Nichtsdestotrotz hatte ich in den ersten Semestern sehr viel am Lernstoff zu knabbern! Anspruchsvolles Studium, und das in einer Fremdsprache, und das ohne je genügend Lerntechnicken kennengelernt zu haben! In den ersten Wochen habe ich jedes (auch fakultative) Seminar besucht, bis abends spät noch in der Bib oder mit den 3D-Modellen gearbeitet, alles was ging auswendig gelernt... Und das konnte nicht gut ausgehen. Nicht mal zwei Monate nach dem Semesterbeginn wäre ich in der Uni beinahe umgekippt. Ich weiß nicht mehr, wie ich nach Hause fand, aber ich blieb danach drei Tage im Bett und konnte einfach nicht mehr aufstehen.
Als ich mich schließlich wieder auf die Beine traute, wurde mir klar, dass ich meinen Umgang mit dem Riesenberg neuer Informationen ändern muss. Ohne mir dessen bewusst zu sein, wandte ich die Grundregel des Zeitmanagements an: priorisieren. Um das Studium erfolgreich abzuschließen, muss ich Prüfungen bestehen. Um Prüfungen zu bestehen, muss ich Lernziele für jeden Block beherrschen - darum ging es, nicht mehr und nicht weniger.
Das habe ich dann gemacht. Ich sah nicht mehr in jeder Univeranstaltung drin, meine Zeit vergeudend, sondern lernte viel mehr alleine - und später in Lerngruppen - mit den Büchern, in meinem Tempo, und ließ mir die Zeit, die ich brauchte. Mit jedem weiteren Semester wurde es leichter, ich gewann an Überblick und wusste, worauf ich mich beim Lernen konzentrieren soll.

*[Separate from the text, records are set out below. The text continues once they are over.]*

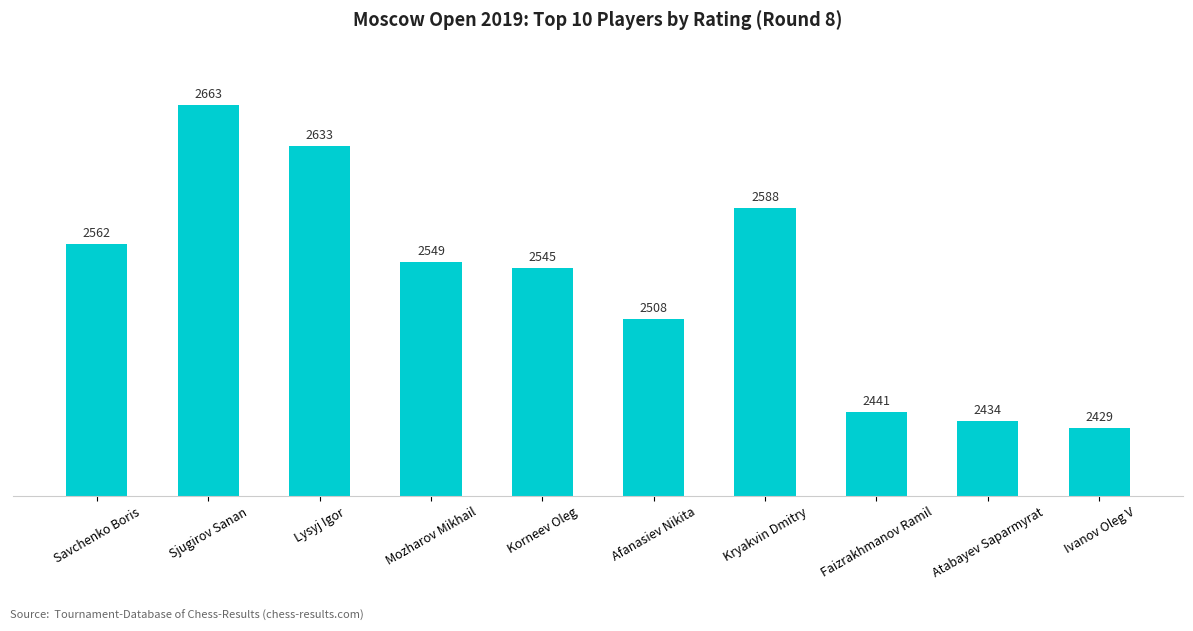

What is the maximum value shown in the chart?

2663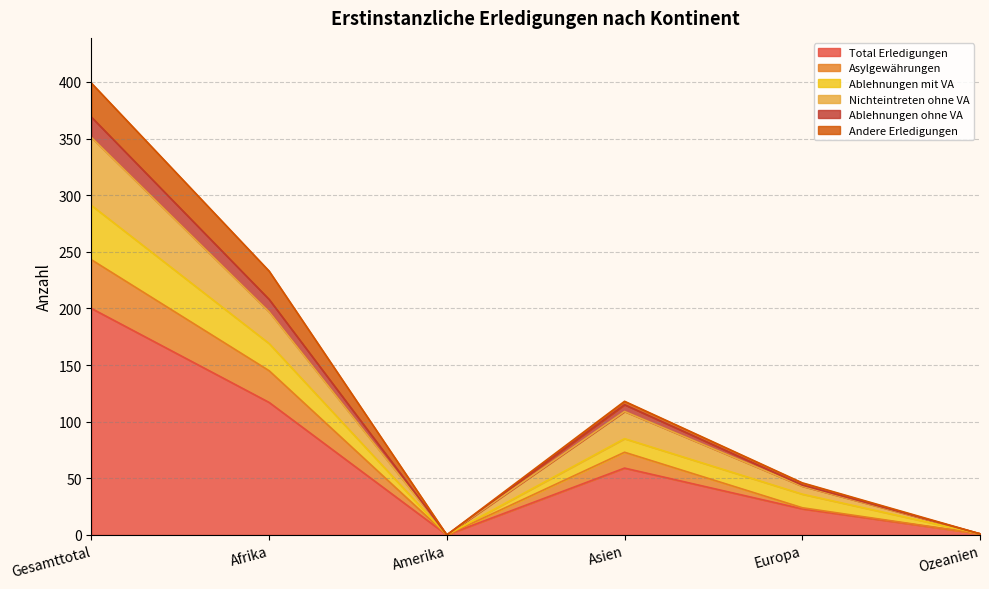

How many values in Asylgewährungen are above zero?

5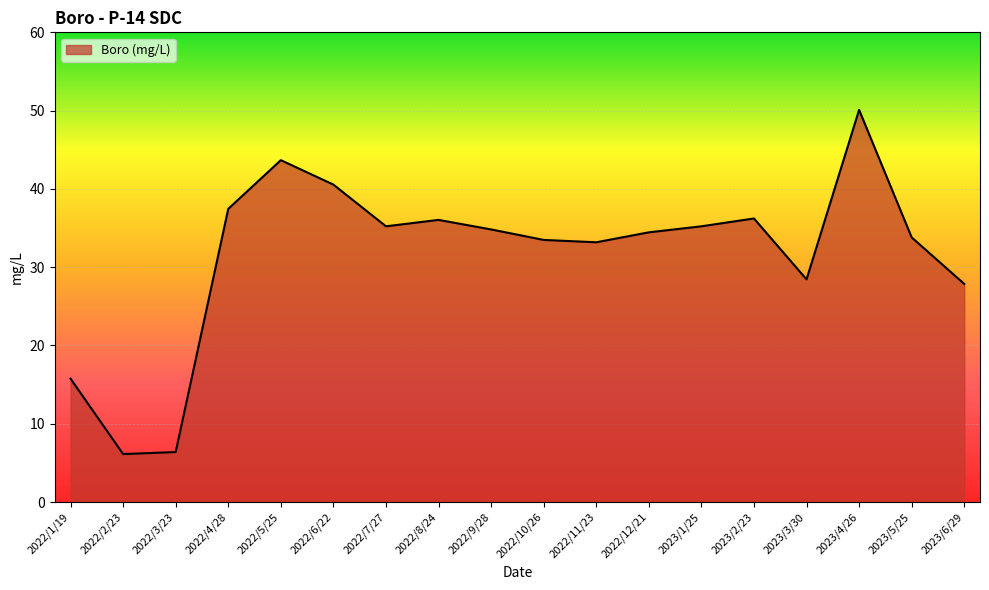

What is the difference between the maximum and minimum values?

44.0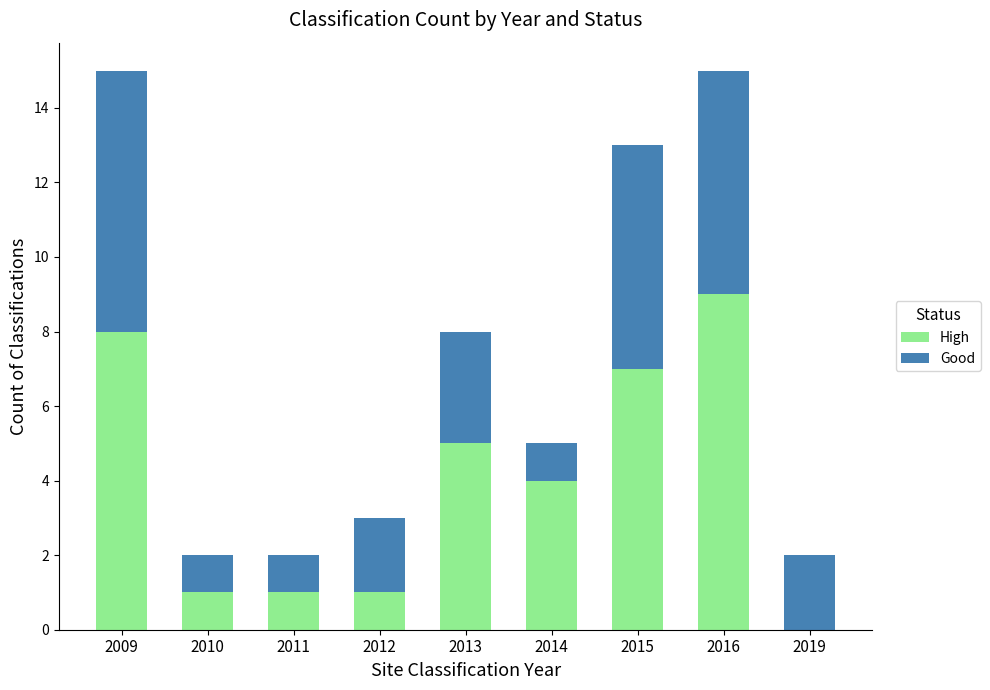

What is the total value across all series at 2009?

15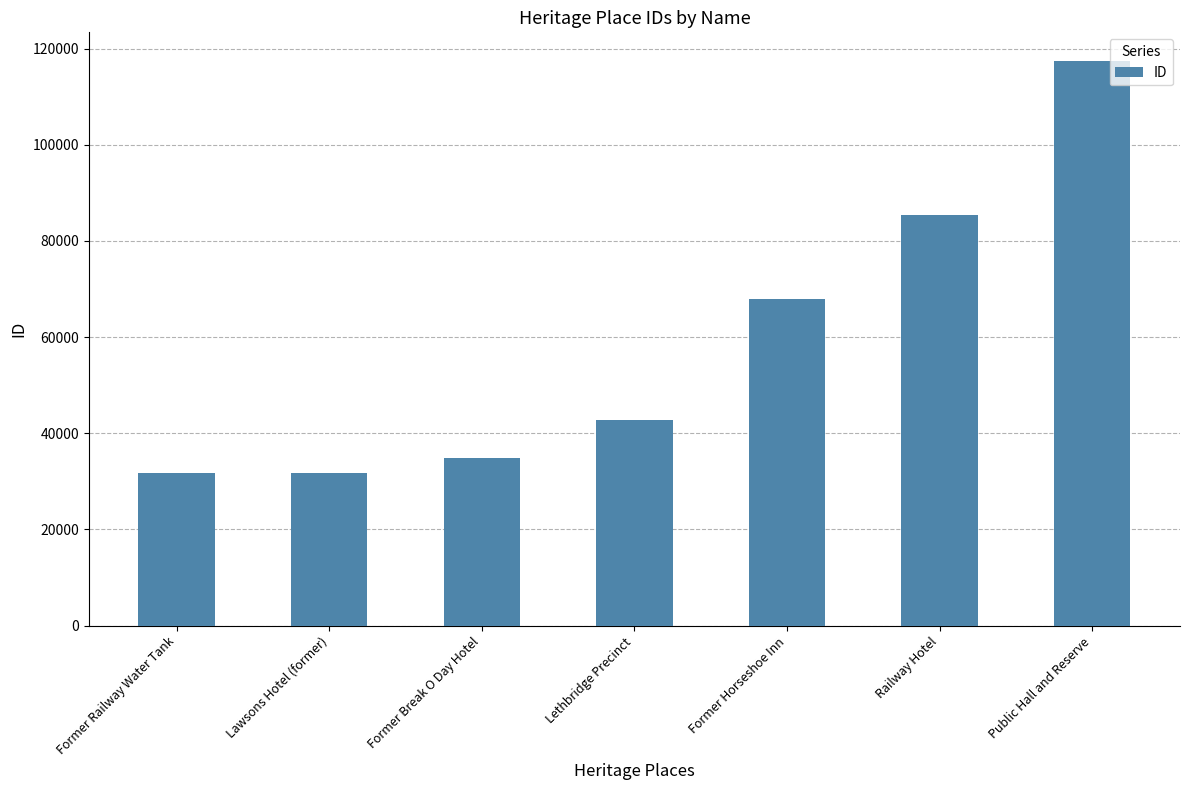

What is the label of the 5th bar from the right?

Former Break O Day Hotel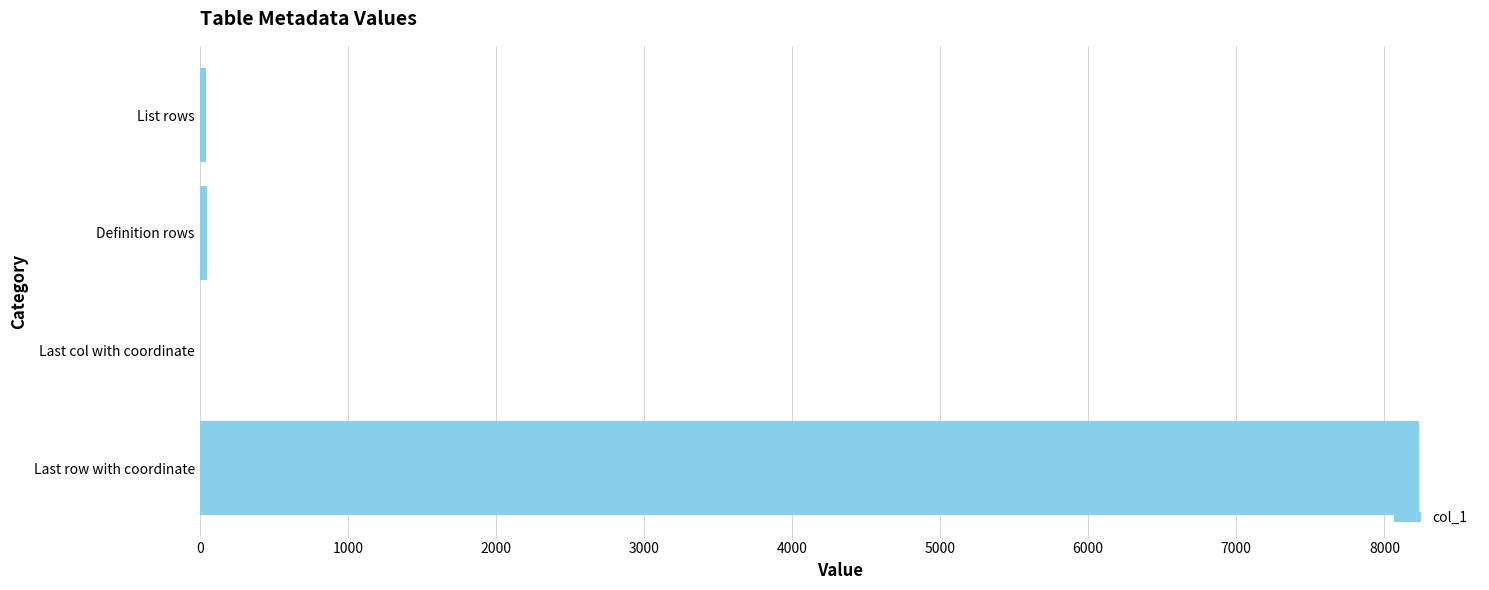

What is the sum of all values?

8328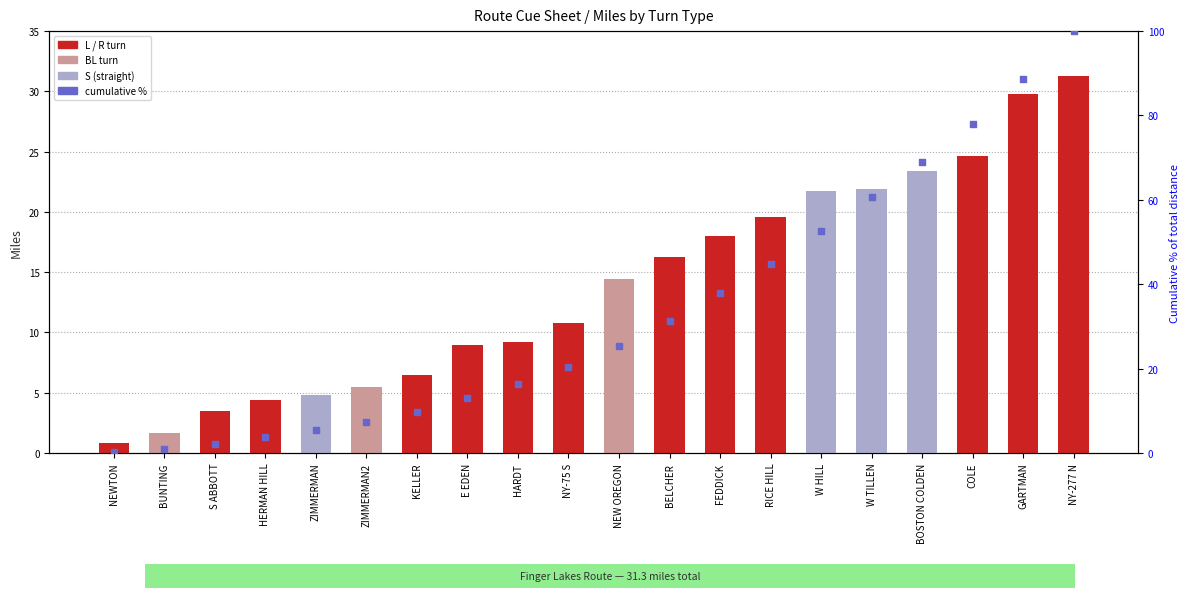

What is the ratio of the value at W HILL to the value at NY-75 S?

2.6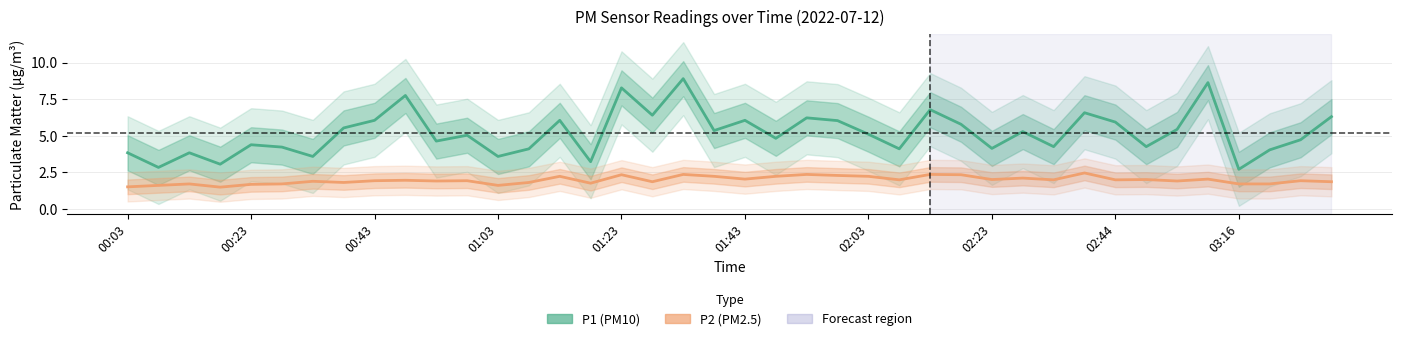

What is the value of the P1 (PM10) point at the 27th from the left?

6.8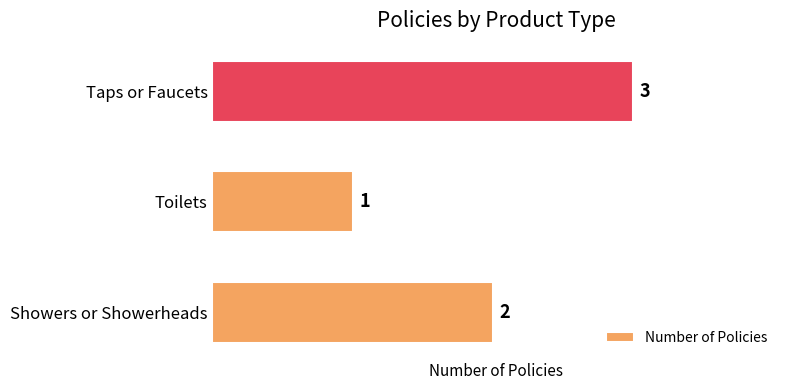

Reading bottom to top, extract all data points from this chart.

Showers or Showerheads=2	Toilets=1	Taps or Faucets=3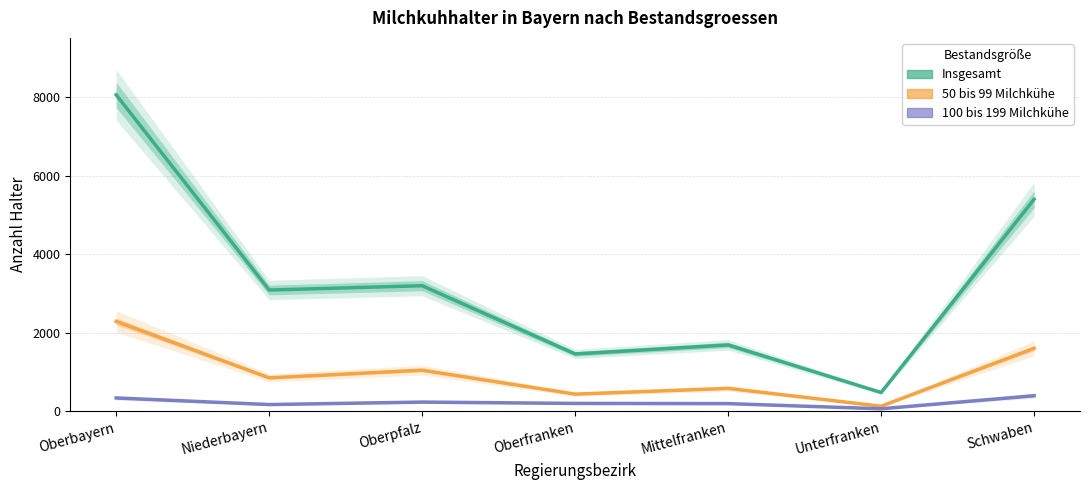

True or false: 50 bis 99 Milchkühe and 100 bis 199 Milchkühe intersect in this chart.

False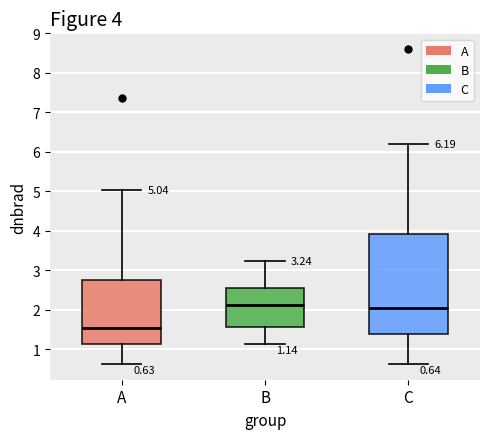

Which box is the tallest, from its lower edge to its upper edge?

C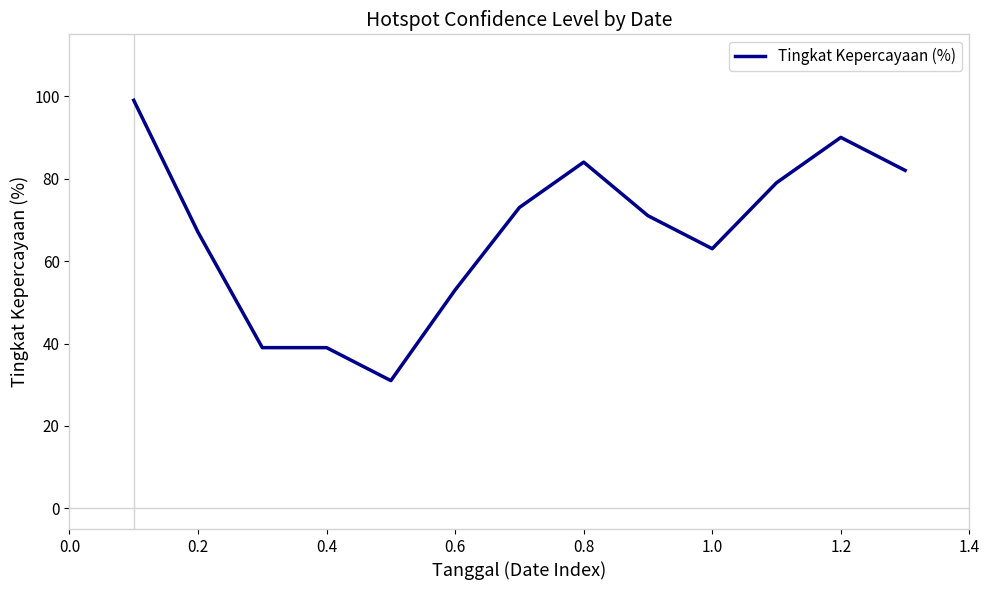

Reading left to right, transcribe all the data shown in this chart.

99	67	39	39	31	53	73	84	71	63	79	90	82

Alles in allem war mein Studium kein Spaziergang. Es forderte viel von mir ab. Aber es gab mir auch unheimlich viel zurück - neue Erfahrungen, neue Freundschaften, neue Perspektiven - sodass ich meine Entscheidung, diesen Weg anzuschlagen nie und niemals bereut habe. Und es wird hoffentlich auch in der Zukunft so bleiben.